Date: 8 Apr 2011 08:46 pm (UTC)
From: [personal profile] opheliastornoway
Egg yolk recipes - someone above mentioned lemon curd, and I would add to that any sort of creme brulee/catalan variation: we usually make them in tandem with pavlova, which takes lots of egg whites. Or, for less desserty things, there's a spinach cannelloni (sp?) recipe I do which technically calls just for the yolks, even if I'm usually lazy and use the whole egg ...

Date: 8 Apr 2011 10:32 pm (UTC)
dragonhand: (scene 24)
From: [personal profile] dragonhand
"What do you mean he don't eat no meat? ...it's alright. I'll make lamb!" /My Big Fat Greek Wedding

Mmmm, egg bread. Mmmm, lemon curd. Uh, what was the question?

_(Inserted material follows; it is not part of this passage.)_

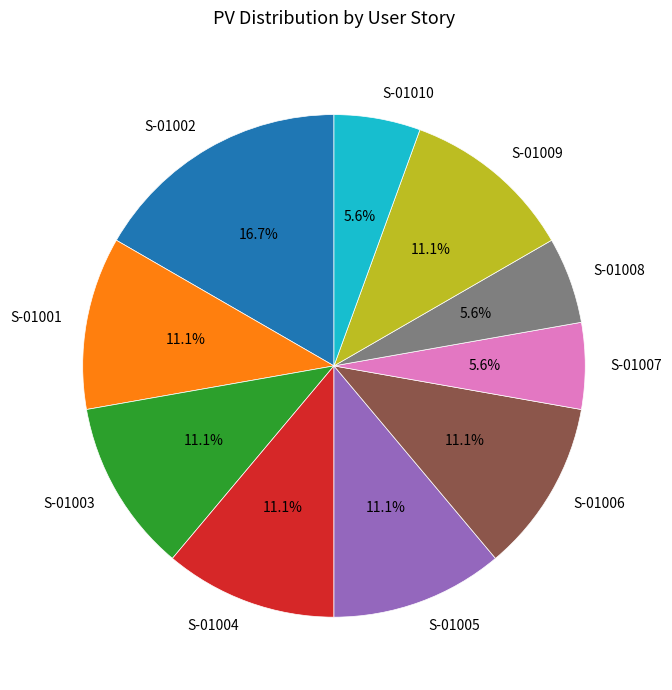

Is S-01004 the majority of the pie?

No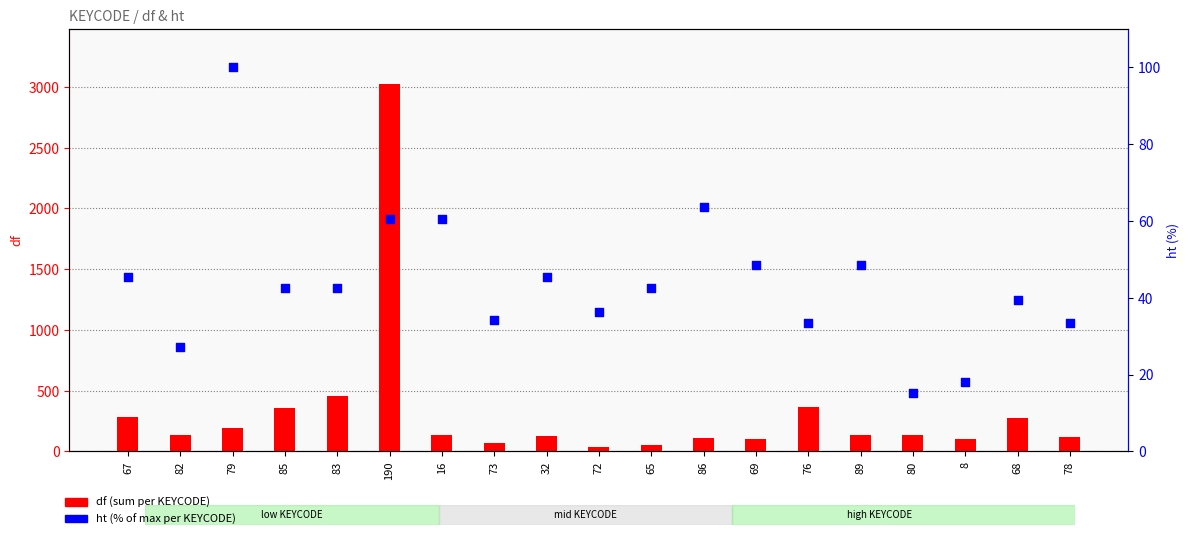

At how many categories does at least one series exceed 889?

1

Oh, also, I use egg yolks for egg tempura painting. Add a little water and pigment, and those watercolors are as stable and long lasting as oils. And won't crack. But I guess you don't have much use for that. XD

Date: 8 Apr 2011 10:38 pm (UTC)
dragonhand: (dark forest)
From: [personal profile] dragonhand
I guess that eyeball fungus from Labyrinth is out, then.